Contemporaneamente, le stesse norme Ue permettono che tutti gli aiuti di Stato avviati in precedenza continuino anche ora senza alcuna penalità: così la Germania riesce a mantenere tranquillamente circa 440 miliardi di garanzie pubbliche sull' intero sistema bancario (dati Eurostat), mentre un solo euro di nuove garanzie su Montepaschi implicherebbe perdite per decine di miliardi sui creditori e i depositanti.
Anche la messa in comune dei rischi bancari in Europa, sulla quale Berlino oggi frena, non è esattamente una novità. Alla vigilia della crisi le banche tedesche erano esposte su Spagna, Grecia e Irlanda per 320 miliardi di dollari, quelle francesi per 227 (dati Bri).

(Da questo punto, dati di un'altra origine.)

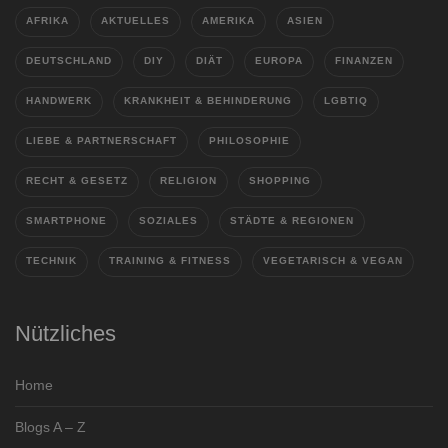
AFRIKA
AKTUELLES
AMERIKA
ASIEN
DEUTSCHLAND
DIY
DIÄT
EUROPA
FINANZEN
HANDWERK
KRANKHEIT & BEHINDERUNG
LGBTIQ
LIEBE & PARTNERSCHAFT
PHILOSOPHIE
RECHT & GESETZ
RELIGION
SHOPPING
SMARTPHONE
SOZIALES
STÄDTE & REGIONEN
TECHNIK
TRAINING & FITNESS
VEGETARISCH & VEGAN
Nützliches
Home
Blogs A – Z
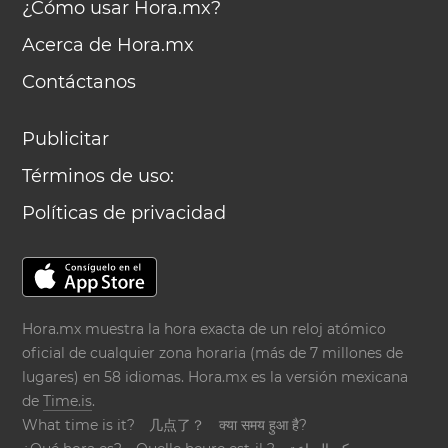
¿Cómo usar Hora.mx?
Acerca de Hora.mx
Contáctanos
Publicitar
Términos de uso:
Políticas de privacidad
Hora.mx muestra la hora exacta de un reloj atómico
oficial de cualquier zona horaria (más de 7 millones de
lugares) en 58 idiomas. Hora.mx es la versión mexicana
de
Time.is
.
What time is it?
几点了？
क्या समय हुआ है?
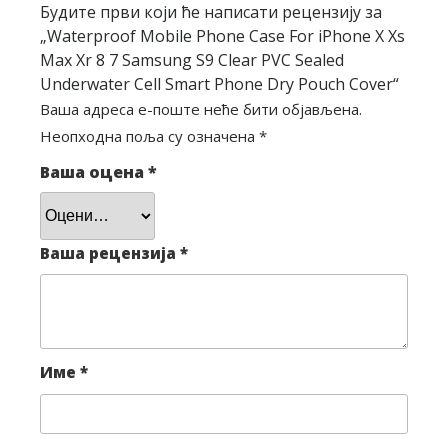
Будите први који ће написати рецензију за
„Waterproof Mobile Phone Case For iPhone X Xs
Max Xr 8 7 Samsung S9 Clear PVC Sealed
Underwater Cell Smart Phone Dry Pouch Cover“
Ваша адреса е-поште неће бити објављена.
Неопходна поља су означена
*
Ваша оцена
*
Ваша рецензија
*
Име
*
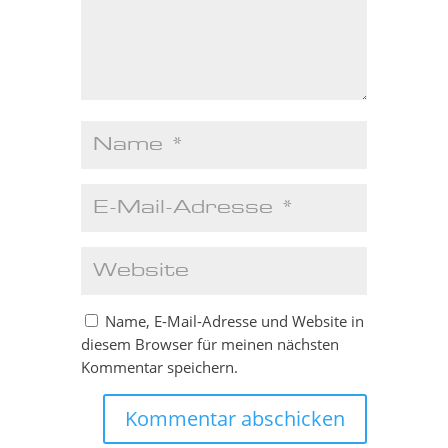
Name, E-Mail-Adresse und Website in
diesem Browser für meinen nächsten
Kommentar speichern.
Kommentar abschicken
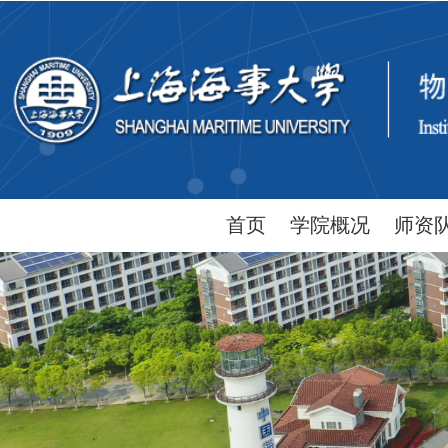
首页
学院概况
师资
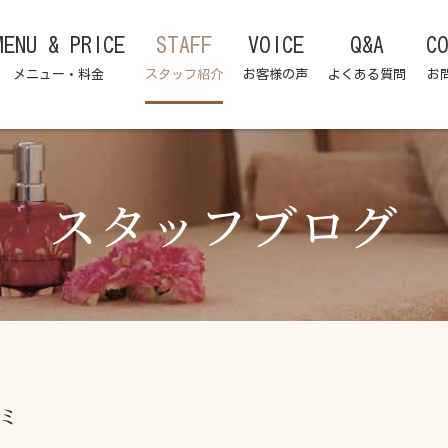
MENU & PRICE
STAFF
VOICE
Q&A
C
メニュー・料金
スタッフ紹介
お客様の声
よくある質問
お
スタッフブログ
ミ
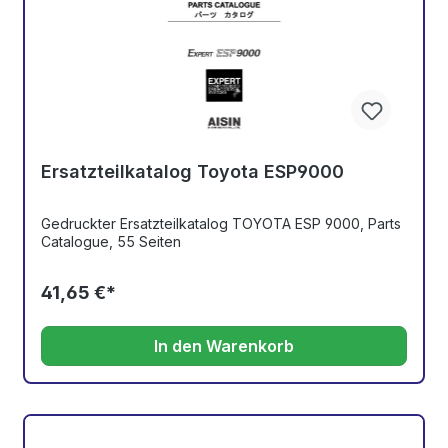
Ersatzteilkatalog Toyota ESP9000
Gedruckter Ersatzteilkatalog TOYOTA ESP 9000, Parts
Catalogue, 55 Seiten
41,65 €*
In den Warenkorb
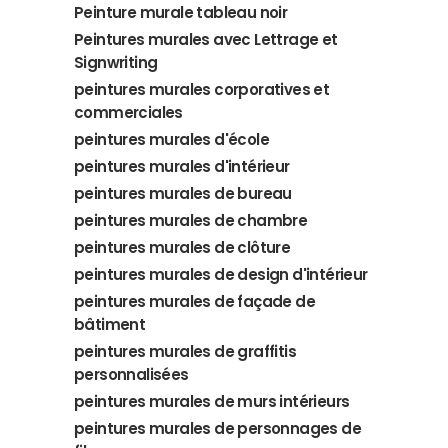
Peinture murale tableau noir
Peintures murales avec Lettrage et
Signwriting
peintures murales corporatives et
commerciales
peintures murales d'école
peintures murales d'intérieur
peintures murales de bureau
peintures murales de chambre
peintures murales de clôture
peintures murales de design d'intérieur
peintures murales de façade de
bâtiment
peintures murales de graffitis
personnalisées
peintures murales de murs intérieurs
peintures murales de personnages de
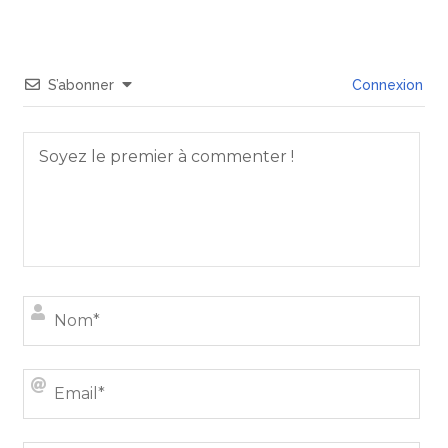
S’abonner
Connexion
Nom
Emai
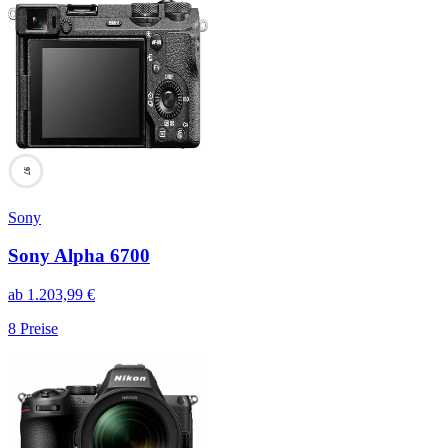
97
Sony
Sony Alpha 6700
ab
1.203,99
€
8
Preise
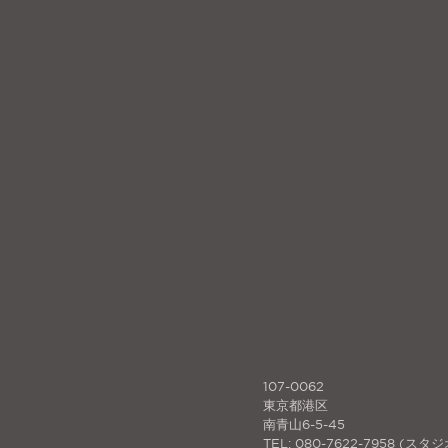
107-0062
東京都港区
南青山6-5-45
TEL: 080-7622-7958 (スタ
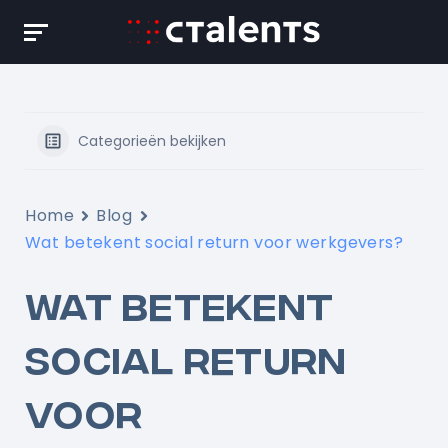
Skip
to
content
Categorieën bekijken
Home
Blog
Wat betekent social return voor werkgevers?
WAT BETEKENT
SOCIAL RETURN
VOOR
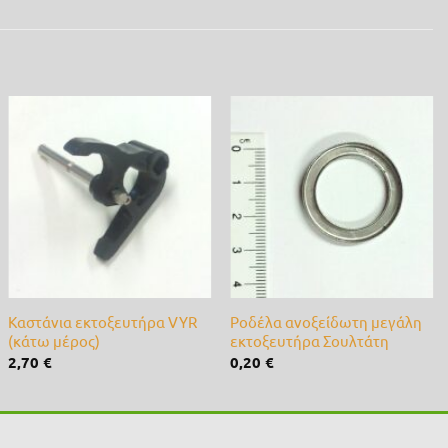
Προσθήκη
Προσθήκη
στη λίστα
στη λίστα
επιθυμίας
επιθυμίας
+
+
Καστάνια εκτοξευτήρα VYR
Ροδέλα ανοξείδωτη μεγάλη
(κάτω μέρος)
εκτοξευτήρα Σουλτάτη
2,70
€
0,20
€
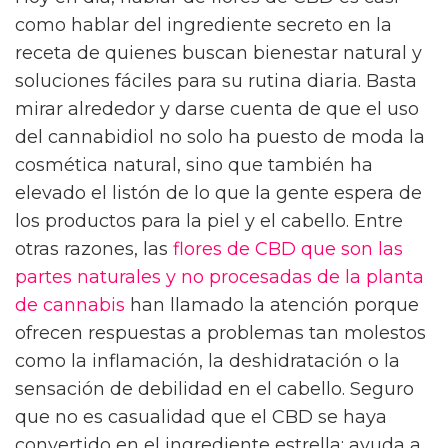
como hablar del ingrediente secreto en la
receta de quienes buscan bienestar natural y
soluciones fáciles para su rutina diaria. Basta
mirar alrededor y darse cuenta de que el uso
del cannabidiol no solo ha puesto de moda la
cosmética natural, sino que también ha
elevado el listón de lo que la gente espera de
los productos para la piel y el cabello. Entre
otras razones, las
flores de CBD que son las
partes naturales y no procesadas de la planta
de cannabis
han llamado la atención porque
ofrecen respuestas a problemas tan molestos
como la inflamación, la deshidratación o la
sensación de debilidad en el cabello. Seguro
que no es casualidad que el CBD se haya
convertido en el ingrediente estrella: ayuda a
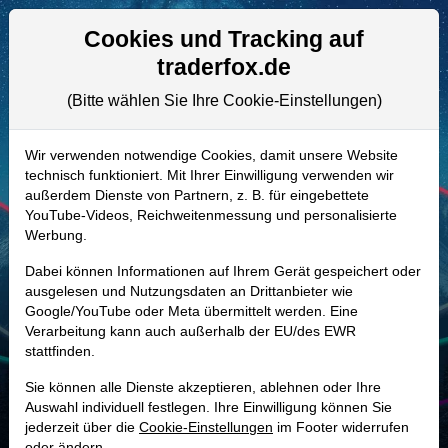
Aktien- und Artikelsuche
Seite
Cookies und Tracking auf
traderfox.de
(Bitte wählen Sie Ihre Cookie-Einstellungen)
ALLE AKTIEN
A2QNNR | TRIN
–
Trinity Capital
Wir verwenden notwendige Cookies, damit unsere Website
technisch funktioniert. Mit Ihrer Einwilligung verwenden wir
Aktie
außerdem Dienste von Partnern, z. B. für eingebettete
Realtime-Aktienkurs:
YouTube-Videos, Reichweitenmessung und personalisierte
Werbung.
-
-
-
-
Dabei können Informationen auf Ihrem Gerät gespeichert oder
ausgelesen und Nutzungsdaten an Drittanbieter wie
Google/YouTube oder Meta übermittelt werden. Eine
Marktkapitalisierung
1,71 Mrd. USD
Verarbeitung kann auch außerhalb der EU/des EWR
stattfinden.
Unternehmenswert
3,21 Mrd. USD
Sie können alle Dienste akzeptieren, ablehnen oder Ihre
Umsatz
204,61 Mio. USD
Auswahl individuell festlegen. Ihre Einwilligung können Sie
jederzeit über die
Cookie-Einstellungen
im Footer widerrufen
oder ändern.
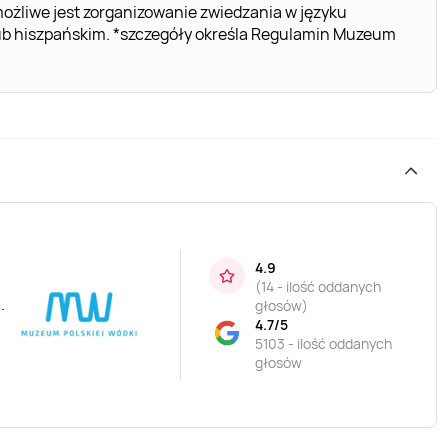
ożliwe jest zorganizowanie zwiedzania w języku
lub hiszpańskim. *szczegóły określa Regulamin Muzeum
4.9
(
14 - ilość oddanych
.
głosów
)
4.7/5
5103 - ilość oddanych
głosów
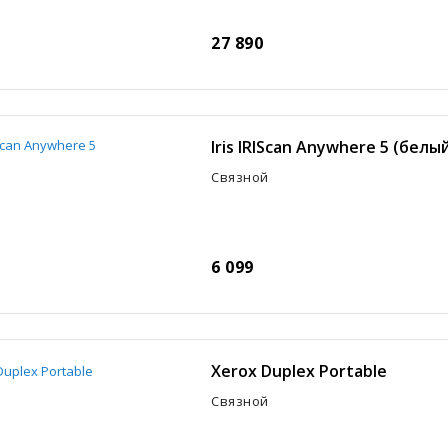
27 890
Iris IRIScan Anywhere 5 (белы
Связной
6 099
Xerox Duplex Portable
Связной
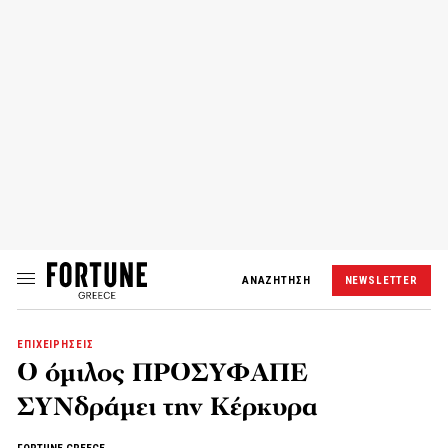
ΑΝΑΖΗΤΗΣΗ
NEWSLETTER
ΕΠΙΧΕΙΡΗΣΕΙΣ
Ο όμιλος ΠΡΟΣΥΦΑΠΕ
ΣΥΝδράμει την Κέρκυρα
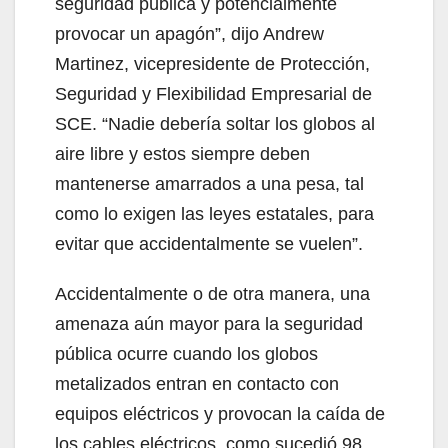
V
seguridad pública y potencialmente
provocar un apagón”, dijo Andrew
i
Martinez, vicepresidente de Protección,
Seguridad y Flexibilidad Empresarial de
d
SCE. “Nadie debería soltar los globos al
aire libre y estos siempre deben
e
mantenerse amarrados a una pesa, tal
como lo exigen las leyes estatales, para
o
evitar que accidentalmente se vuelen”.
Accidentalmente o de otra manera, una
amenaza aún mayor para la seguridad
pública ocurre cuando los globos
metalizados entran en contacto con
equipos eléctricos y provocan la caída de
los cables eléctricos, como sucedió 98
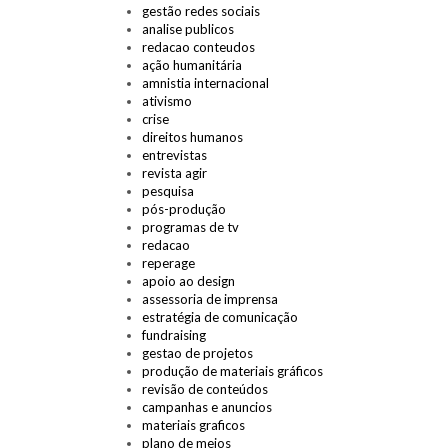
gestão redes sociais
analise publicos
redacao conteudos
ação humanitária
amnistia internacional
ativismo
crise
direitos humanos
entrevistas
revista agir
pesquisa
pós-produção
programas de tv
redacao
reperage
apoio ao design
assessoria de imprensa
estratégia de comunicação
fundraising
gestao de projetos
produção de materiais gráficos
revisão de conteúdos
campanhas e anuncios
materiais graficos
plano de meios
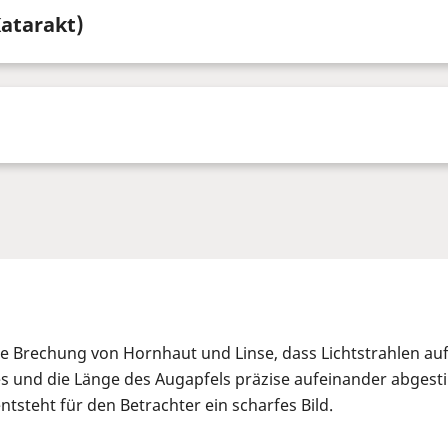
Katarakt)
ie Brechung von Hornhaut und Linse, dass Lichtstrahlen 
s und die Länge des Augapfels präzise aufeinander abgesti
steht für den Betrachter ein scharfes Bild.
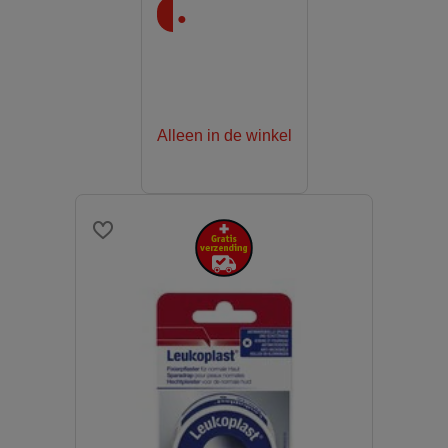
.
Alleen in de winkel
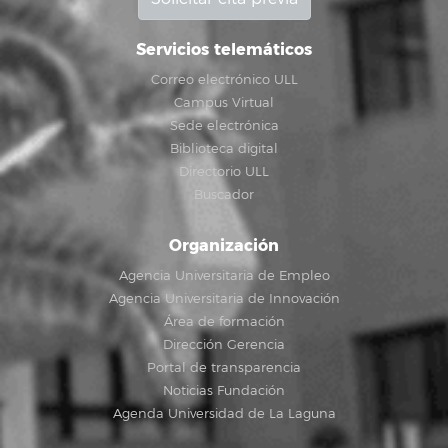
Servicios telemáticos
Correo electrónico ULL
Campus Virtual
Sede electrónica
Biblioteca digital
Directorio ULL
Buscador
Organización
Agencia Universitaria de Empleo
Agencia Universitaria de Innovación
Área de formación
Dirección Gerencia
Portal de transparencia
Noticias Fundación
Agenda Universidad de La Laguna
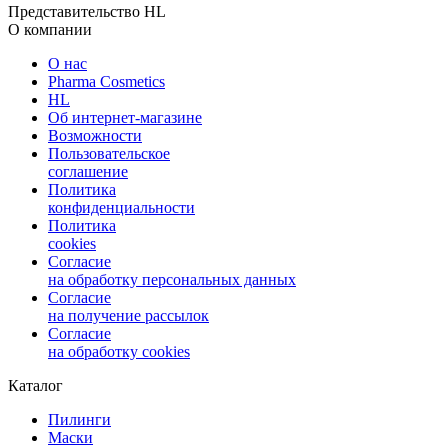
Представительство HL
О компании
О нас
Pharma Cosmetics
HL
Об интернет-магазине
Возможности
Пользовательское
соглашение
Политика
конфиденциальности
Политика
cookies
Согласие
на обработку персональных данных
Согласие
на получение рассылок
Согласие
на обработку cookies
Каталог
Пилинги
Маски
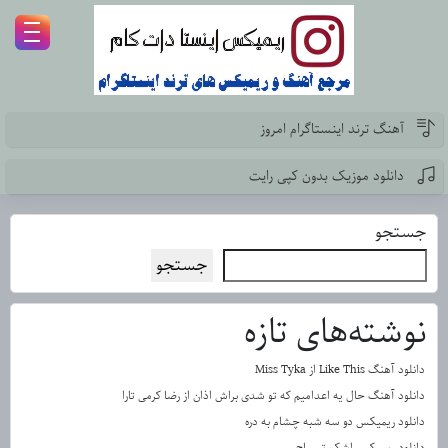
آهنگ ترند اینستاگرام امروز
دانلود موزیک بدون کپی رایت
جستجو
جستجو
نوشته‌های تازه
دانلود آهنگ Like This از Miss Tyka
دانلود آهنگ حال یه اعدامیم که تو شدی براش اذان از رضا کرمی تارا
دانلود ریمیکس دو سه شبه چشام به دره
دانلود ریمیکس اشک تمساح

Entrambe ne sono uscite senza perdere un solo cent, perché tutti governi dell' area euro si sono tassati aumentando il proprio debito pubblico di quasi il 4% per salvare i tre Paesi e, en passante, le loro banche creditrici in Francia e Germania. Ma questa è una vicenda rimossa dai leader di quest' Unione bancaria che non sembra aver colto la lezione della Brexit: per salvarsi l' Europa ha bisogno di farsi capire da tutti.